Spring has sprung, and if you are one of the many people out there who suffer from seasonal allergies, it may mean that you will be spending a lot more time breathing through your mouth. Even if allergies don’t affect you, many people breathe predominantly through their mouths when sleeping. Doing so can have an impact on your oral health, making you more susceptible to tooth decay and gingivitis. Mouth breathing can affect your oral health because of what you breathe in, and because your mouth becomes dried out.
Saliva Cleans Your Mouth
Salivary glands in your cheeks, jaw and inside your lips continuously produce saliva, which serves to rinse your teeth and wash away particles of food and bacteria. After you brush and floss, your saliva continues the work of keeping your teeth and gums clean. Saliva also contains trace amounts of minerals such as phosphorus, calcium, copper and magnesium to help strengthen your teeth’s enamel. Breathing through your mouth causes your mouth to dry out because saliva production cannot keep up with the loss of moisture caused by the rush of air in and out of your lungs. When your mouth becomes dry, bacteria trapped between your teeth, under your gums and on your tongue begin to flourish.

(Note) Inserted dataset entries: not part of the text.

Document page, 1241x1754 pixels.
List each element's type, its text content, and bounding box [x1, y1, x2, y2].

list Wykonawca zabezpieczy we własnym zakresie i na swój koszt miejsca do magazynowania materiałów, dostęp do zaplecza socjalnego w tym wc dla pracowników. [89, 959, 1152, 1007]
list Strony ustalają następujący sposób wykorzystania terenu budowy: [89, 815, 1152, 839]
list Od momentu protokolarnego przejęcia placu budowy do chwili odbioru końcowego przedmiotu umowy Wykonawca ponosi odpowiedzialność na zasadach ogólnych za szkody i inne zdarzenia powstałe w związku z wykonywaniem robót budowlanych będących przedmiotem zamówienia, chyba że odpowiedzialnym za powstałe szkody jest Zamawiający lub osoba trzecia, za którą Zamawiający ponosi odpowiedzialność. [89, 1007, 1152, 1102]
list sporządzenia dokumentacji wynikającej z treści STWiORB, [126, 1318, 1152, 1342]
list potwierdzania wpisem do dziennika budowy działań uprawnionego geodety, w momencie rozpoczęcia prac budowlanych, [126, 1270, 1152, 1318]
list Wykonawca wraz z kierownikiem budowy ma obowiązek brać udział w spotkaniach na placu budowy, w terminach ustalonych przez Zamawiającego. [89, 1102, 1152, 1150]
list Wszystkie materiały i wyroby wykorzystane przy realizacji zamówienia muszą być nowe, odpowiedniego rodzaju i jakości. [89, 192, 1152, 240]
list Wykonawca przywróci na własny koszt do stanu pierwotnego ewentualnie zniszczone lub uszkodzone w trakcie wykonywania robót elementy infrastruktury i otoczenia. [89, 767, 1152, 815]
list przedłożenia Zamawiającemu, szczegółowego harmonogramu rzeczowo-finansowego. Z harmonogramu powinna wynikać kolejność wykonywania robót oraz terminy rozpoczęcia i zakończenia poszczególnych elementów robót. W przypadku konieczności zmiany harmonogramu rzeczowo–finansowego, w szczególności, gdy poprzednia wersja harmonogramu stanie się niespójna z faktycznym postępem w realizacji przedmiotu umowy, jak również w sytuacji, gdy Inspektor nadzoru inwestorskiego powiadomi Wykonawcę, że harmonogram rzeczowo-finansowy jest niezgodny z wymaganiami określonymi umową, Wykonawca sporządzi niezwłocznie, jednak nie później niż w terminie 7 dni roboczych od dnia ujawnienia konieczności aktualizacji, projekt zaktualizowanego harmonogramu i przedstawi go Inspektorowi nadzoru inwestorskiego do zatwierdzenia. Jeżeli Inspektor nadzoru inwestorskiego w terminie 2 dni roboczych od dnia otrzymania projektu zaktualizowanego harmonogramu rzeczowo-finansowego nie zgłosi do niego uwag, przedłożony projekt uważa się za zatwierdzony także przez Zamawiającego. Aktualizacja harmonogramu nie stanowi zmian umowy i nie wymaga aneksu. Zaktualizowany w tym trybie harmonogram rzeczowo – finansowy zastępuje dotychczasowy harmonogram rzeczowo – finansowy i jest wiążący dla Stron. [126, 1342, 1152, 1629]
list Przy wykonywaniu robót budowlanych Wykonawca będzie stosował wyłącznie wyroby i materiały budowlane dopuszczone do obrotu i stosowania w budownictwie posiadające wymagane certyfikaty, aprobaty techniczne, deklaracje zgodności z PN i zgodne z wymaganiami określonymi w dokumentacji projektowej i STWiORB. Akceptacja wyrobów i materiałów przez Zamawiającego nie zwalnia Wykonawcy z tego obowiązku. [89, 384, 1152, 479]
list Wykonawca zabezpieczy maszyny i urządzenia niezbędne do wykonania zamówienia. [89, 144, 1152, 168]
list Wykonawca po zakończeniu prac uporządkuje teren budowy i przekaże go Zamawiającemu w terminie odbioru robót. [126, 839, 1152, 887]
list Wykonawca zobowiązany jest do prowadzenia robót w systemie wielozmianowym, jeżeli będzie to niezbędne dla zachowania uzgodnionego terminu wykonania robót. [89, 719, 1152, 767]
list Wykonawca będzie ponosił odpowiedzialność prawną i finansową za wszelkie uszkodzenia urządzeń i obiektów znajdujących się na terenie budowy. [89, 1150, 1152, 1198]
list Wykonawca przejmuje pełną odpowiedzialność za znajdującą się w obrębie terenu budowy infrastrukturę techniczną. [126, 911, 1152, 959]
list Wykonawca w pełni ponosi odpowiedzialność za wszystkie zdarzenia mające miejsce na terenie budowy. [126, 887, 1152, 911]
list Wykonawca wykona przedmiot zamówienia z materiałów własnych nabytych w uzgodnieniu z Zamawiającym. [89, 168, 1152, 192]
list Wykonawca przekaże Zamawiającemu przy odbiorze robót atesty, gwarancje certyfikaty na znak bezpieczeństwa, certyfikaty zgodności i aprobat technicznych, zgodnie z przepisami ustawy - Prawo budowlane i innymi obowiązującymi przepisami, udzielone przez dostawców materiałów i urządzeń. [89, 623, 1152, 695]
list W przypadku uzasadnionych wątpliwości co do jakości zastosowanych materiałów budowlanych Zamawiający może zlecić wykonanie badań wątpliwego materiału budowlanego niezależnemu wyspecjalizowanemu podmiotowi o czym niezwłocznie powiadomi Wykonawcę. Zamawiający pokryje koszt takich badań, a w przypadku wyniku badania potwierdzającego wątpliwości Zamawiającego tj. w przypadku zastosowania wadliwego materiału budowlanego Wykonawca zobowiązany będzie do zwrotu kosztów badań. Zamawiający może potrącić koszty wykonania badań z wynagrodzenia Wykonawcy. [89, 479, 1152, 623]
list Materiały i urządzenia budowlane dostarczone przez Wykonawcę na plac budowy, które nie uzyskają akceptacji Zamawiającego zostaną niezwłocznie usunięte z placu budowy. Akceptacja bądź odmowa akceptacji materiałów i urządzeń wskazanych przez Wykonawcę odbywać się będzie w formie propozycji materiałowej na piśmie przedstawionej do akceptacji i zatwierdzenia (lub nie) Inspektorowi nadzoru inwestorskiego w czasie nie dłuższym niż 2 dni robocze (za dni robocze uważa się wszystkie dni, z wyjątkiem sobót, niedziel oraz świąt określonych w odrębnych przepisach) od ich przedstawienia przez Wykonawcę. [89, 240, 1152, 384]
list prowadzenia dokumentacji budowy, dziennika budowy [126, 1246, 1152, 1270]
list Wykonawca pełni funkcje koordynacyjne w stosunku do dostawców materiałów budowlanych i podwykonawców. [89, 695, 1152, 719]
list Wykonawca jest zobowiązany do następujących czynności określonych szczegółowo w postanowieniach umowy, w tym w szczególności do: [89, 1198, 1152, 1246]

Breathing through your nose has the benefit of filtering out some of the particles and contaminants that may be in the air around you. When you breathe through your mouth, there is no filtration, and some of those airborne contaminants can end up on your teeth and gums. Again, without a steady flow of saliva to wash them away, the contaminants can become trapped and stuck to the plaque that forms on your teeth. Using an air purifier and sleeping with a humidifier can help reduce the drying effects and reduce the concentration of contaminants.

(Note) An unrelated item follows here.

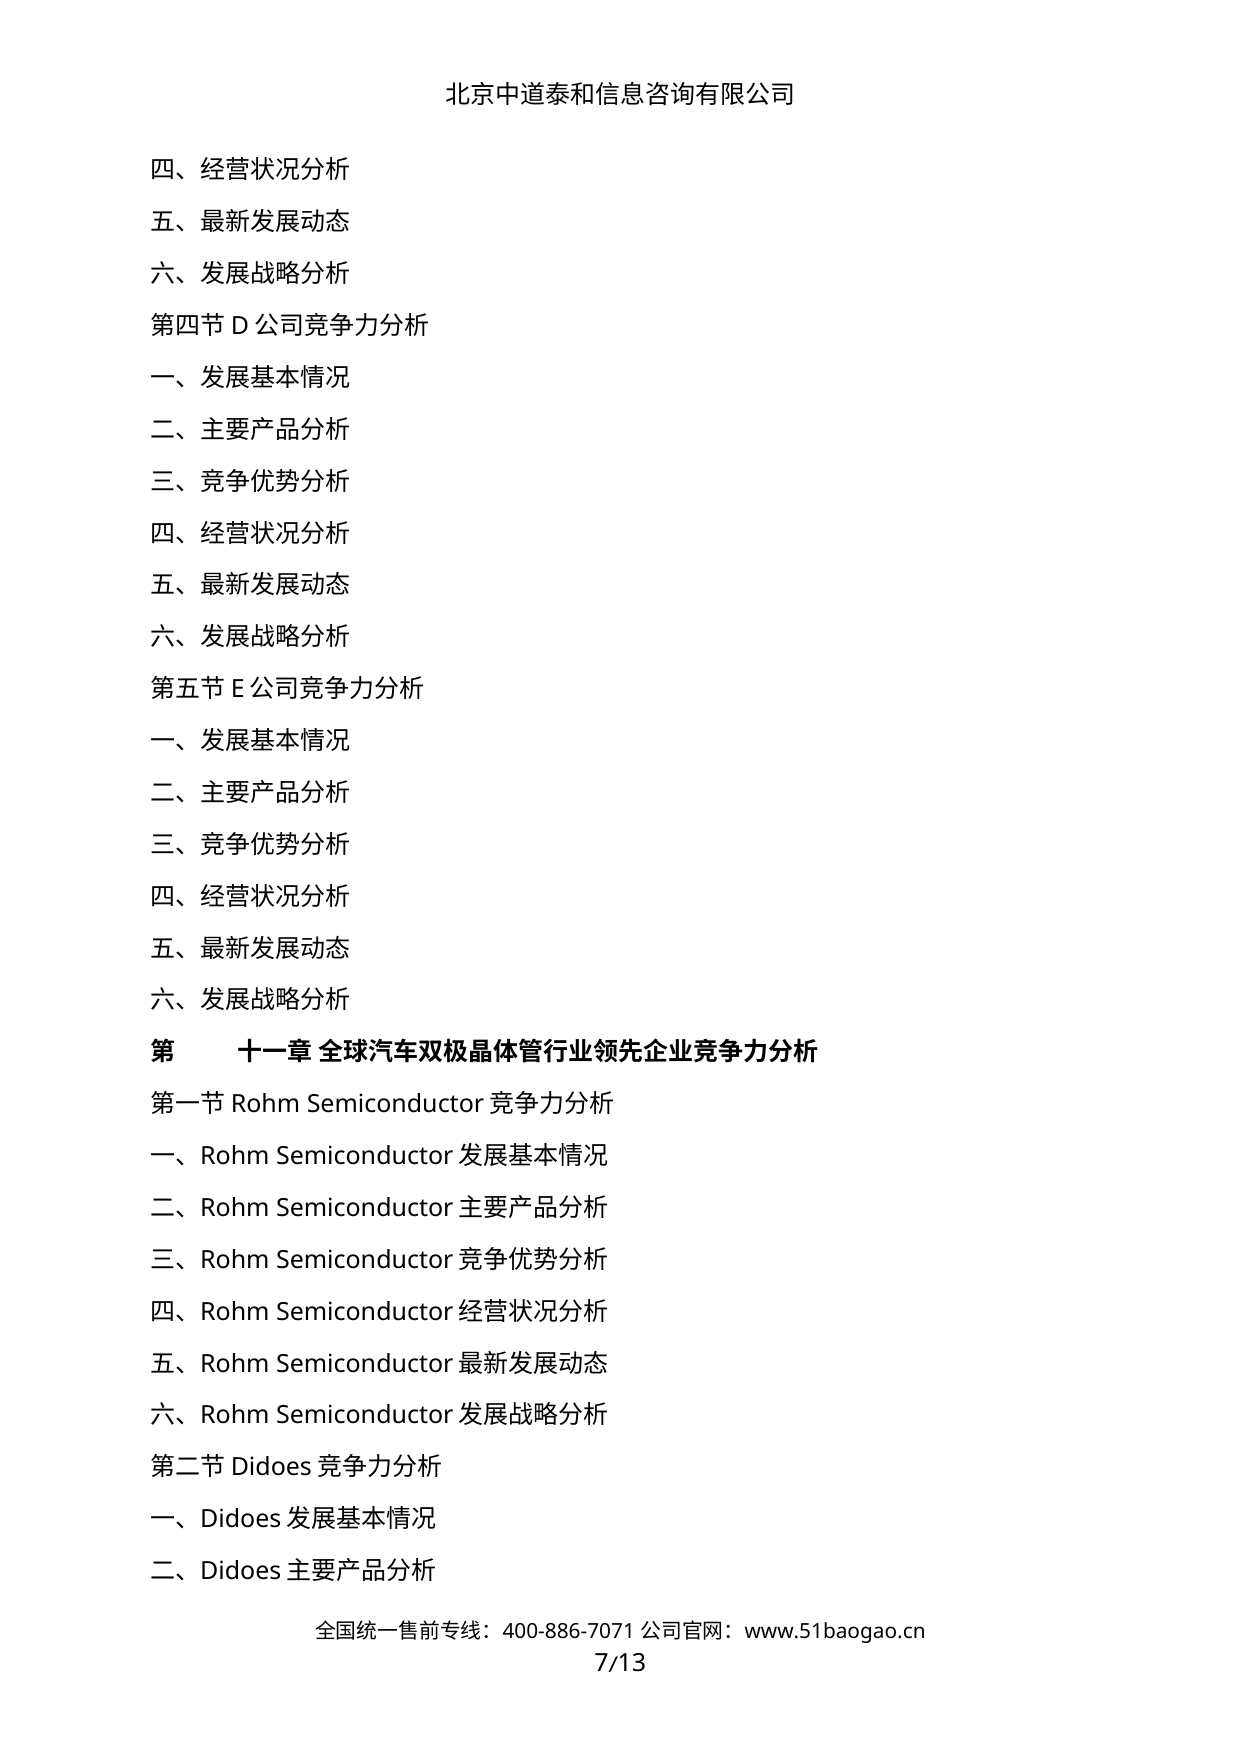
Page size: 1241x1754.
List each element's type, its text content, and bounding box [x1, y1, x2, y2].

Take Extra Care Before Bed
When you suffer from seasonal allergies it can be difficult to prevent yourself from mouth breathing. However, there are some things you can do to reduce the negative effects. The most obvious is to be sure to floss and brush your teeth thoroughly each night before bed. Avoid sugary foods throughout the evening so that there is less likely to be residue for bacteria to feast on even after you brush. Using an antibacterial mouthwash before bed can help to ensure that you start the night off with a clean mouth. Mouthwash also often stimulates the salivary glands for a short time after you use it, so your teeth and gums have a chance to be well-coated in saliva containing bacteria-fighting enzymes as you drift off to sleep.
Prevent Severe Dryness
Take small sips of water throughout the day to moisten your mouth and during the night if you wake up with an extremely dry mouth. This will help wash away bacteria, stimulate more saliva production and prevent canker sores or other mouth infections from developing.
Dry mouth can also be the side effect of a variety of illnesses, medications and treatment procedures. If your dry mouth is persistent and not the result of mouth breathing, consult a qualified health care professional to help determine the cause and a solution. When seasonal allergies or other minor ailments turn you into a mouth breather, follow the tips above and be sure to visit a dental clinic near you for regular checkups and deep cleanings.